◆ To do ◆
Print the line containing "recorrido por sus" and each line after it to the end of the material below. Print nothing else.

▼

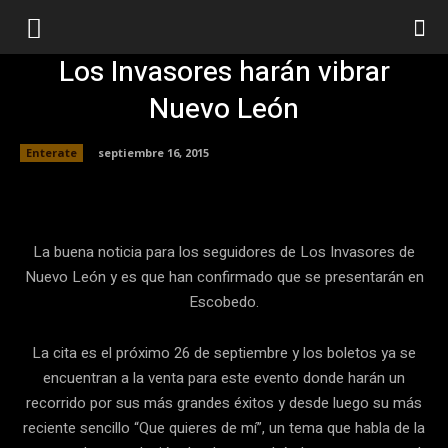
Los Invasores harán vibrar
Nuevo León
Enterate
septiembre 16, 2015
Facebook
Twitter
Pinterest
La buena noticia para los seguidores de Los Invasores de
Nuevo León y es que han confirmado que se presentarán en
Escobedo.
La cita es el próximo 26 de septiembre y los boletos ya se
encuentran a la venta para este evento donde harán un
recorrido por sus más grandes éxitos y desde luego su más
reciente sencillo “Que quieres de mí”, un tema que habla de la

▲

◆ Answer for this exercise ◆
recorrido por sus más grandes éxitos y desde luego su más
reciente sencillo “Que quieres de mí”, un tema que habla de la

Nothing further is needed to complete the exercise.